Jan Dismas Zelenka interprété par Tomáš Šelc et le Collegium Marianum

Lacrimae. Tel est le titre de l’album sorti au printemps dernier chez Supraphon qui rassemble trois des plus grandes compositions liturgiques pour basse du compositeur tchèque Jan Dismas Zelenka, créées dans le cadre de l’orchestre de la cour de Dresde sur une période de sept ans. 

Collegium Marianum | Photo:  Martin Divíšek,  Letní slavnosti staré hudby

Fruit d’une collaboration entre le baryton basse slovaque Tomáš Šelc et l’ensemble de musique ancienne Collegium Marianum l’album intitulé Lacrimae est sorti fin mars aux éditions Supraphon. Si le compositeur Jan Dismas Zelenka y est au cœur, la flûtiste tchèque et directrice artistique du Collegium Marianum, Jana Semerádová, y interprète également le Concerto pour flûte de Giuseppe Tartini.

De Zelenka, ce sont donc trois œuvres liturgiques importantes dans sa carrière qui sont ici rassemblées : la Lamentation de Jérémie (1722), le psaume Confitebor tibi domine (1729) et l’antienne mariale Salve Regina (1724).

Spécialisé dans les musiques des XVIIe et XVIIIe siècles, le Collegium Marianum a été fondé en 1997 à Prague. Il fait partie des rares ensembles du pays qui ne se produisent pas seulement en concert, mais qui se consacrent aussi à des projets musico-dramatiques.

La sortie de cet album est aussi l’occasion de rappeler la destinée de Zelenka, artiste tombé dans l’oubli après sa mort en décembre 1785. Il faudra attendre le réveil national tchèque au XIXe siècle, l’historien František Palacký, mais aussi le compositeur Bedřich Smetana, pour que son œuvre soit redécouverte. Mais c‘est ensuite et surtout dans la deuxième moitié du XXe siècle qui voit un engouement sans précédent pour la musique baroque – et la musique ancienne en général – que Zelenka revient vraiment sur le devant de la scène.

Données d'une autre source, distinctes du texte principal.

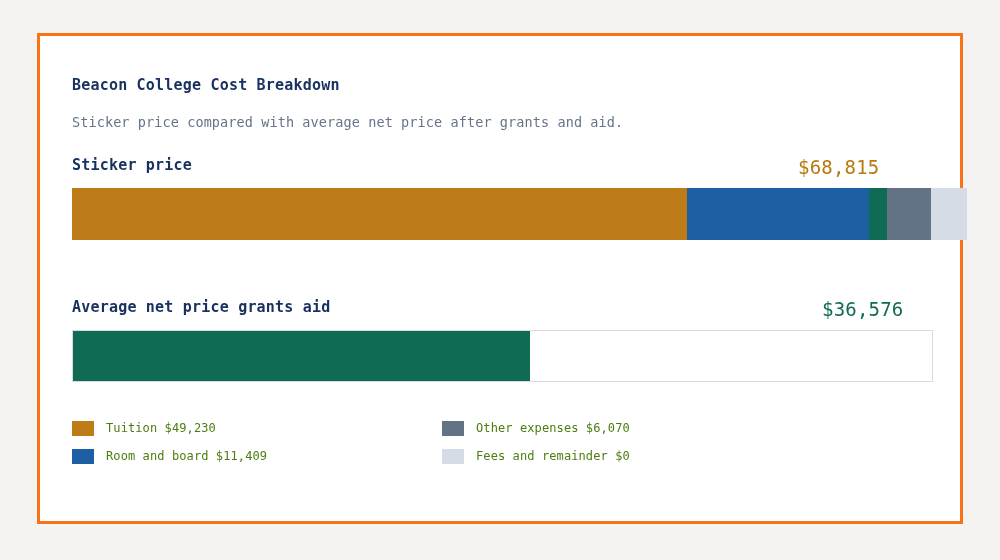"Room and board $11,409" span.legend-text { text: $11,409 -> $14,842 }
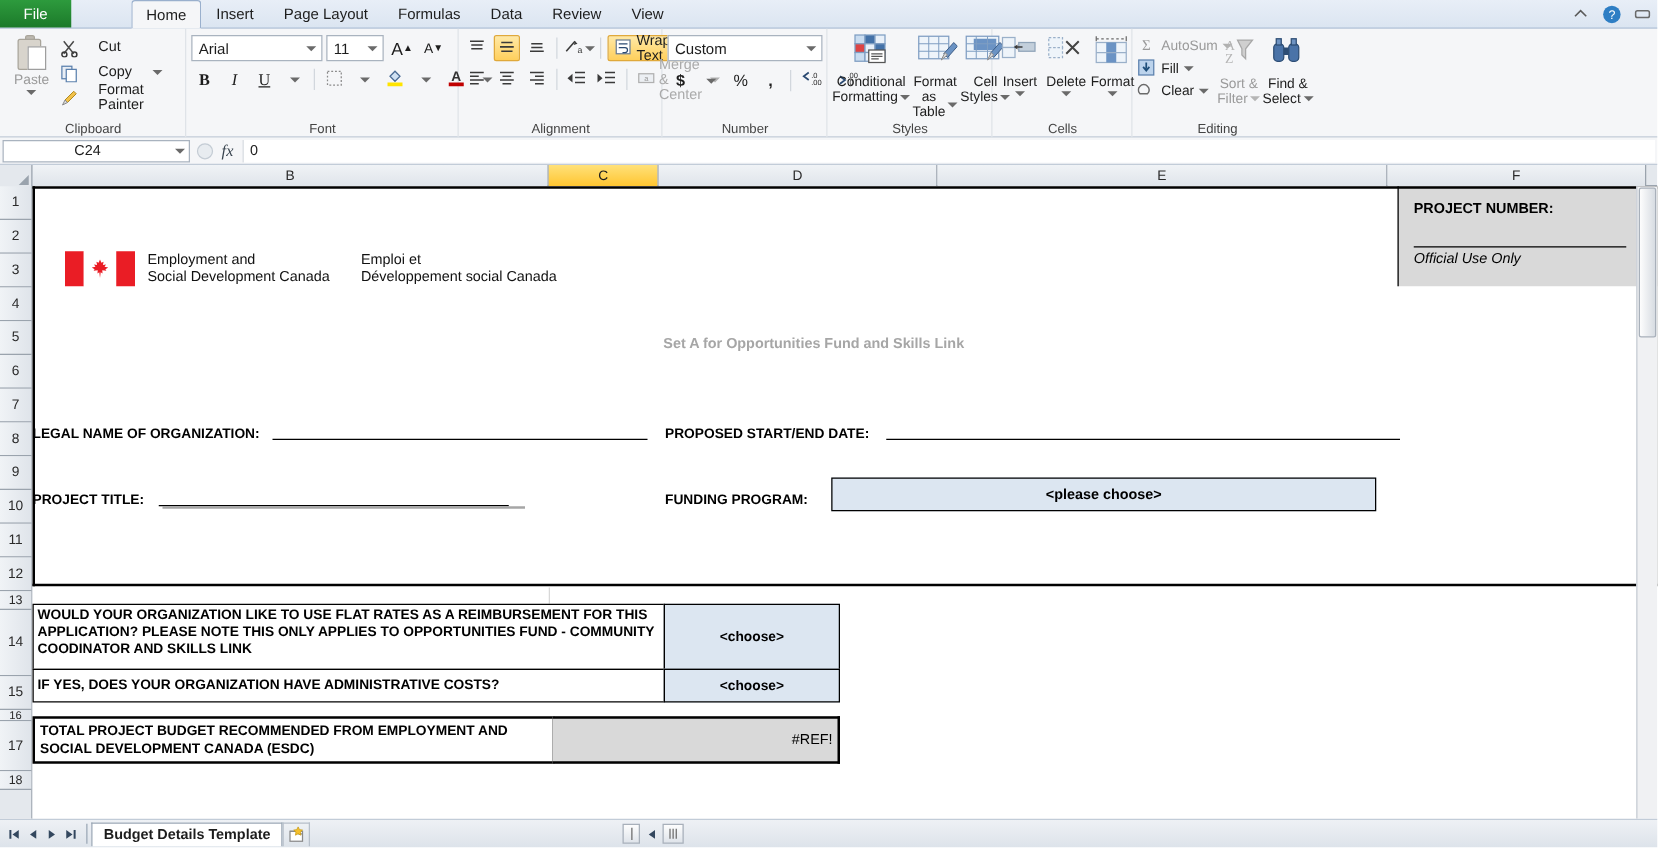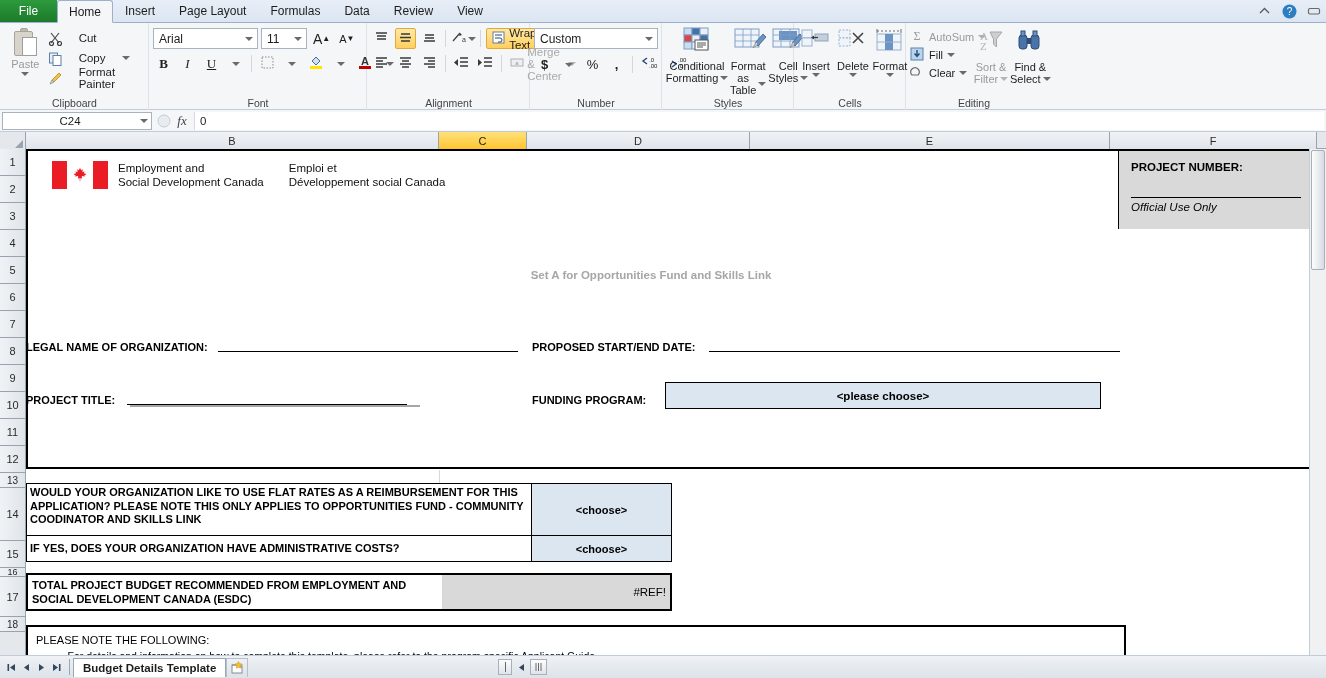"Home" .tab.active { margin-left: none -> 48px }
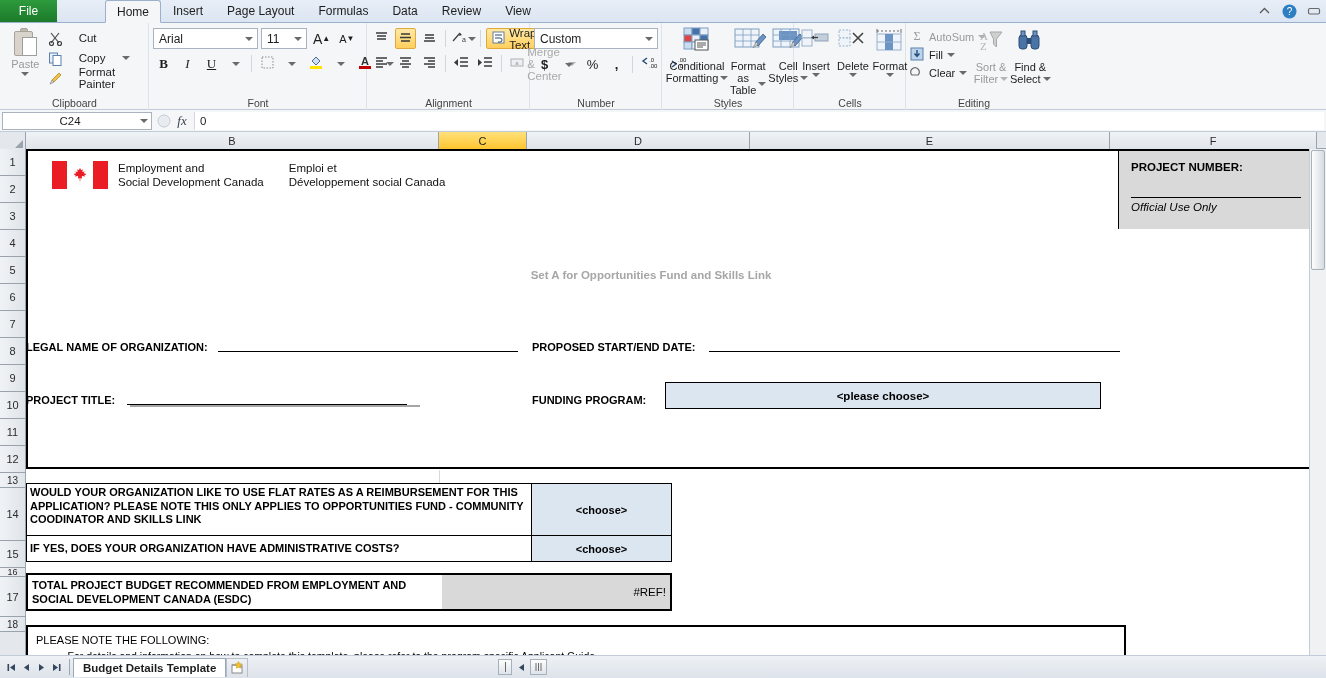"Employment and" .logo { margin-top: none -> 40px }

De son vivant, Zelenka était admiré de ses contemporains comme Telemann, ou Bach avec lequel il a échangé. Et pourtant, les informations sur sa vie solitaire, sans femme ni enfants, en grande partie passée comme contrebassiste et compositeur à l’Orchestre de la cour de Dresde, restent parcellaires, l’homme restant dissimulé derrière son œuvre.

D’abord élève des Jésuites au Clementinum à Prague, ce catholique fervent, aîné d’une famille de huit enfants dont le père était organiste, a d’abord été au service du Comte Hartig avant de compléter sa formation à la cour protestante de Dresde, puis à Vienne, auprès de Johann Joseph Fux, et enfin à Venise, où il reçut les leçons d’Antonio Lotti.

Compositeur singulier, celui qui a été reconnu en son temps comme un maître du contrepoint effectue, selon les musicologues, une sorte de synthèse entre style italien et allemand.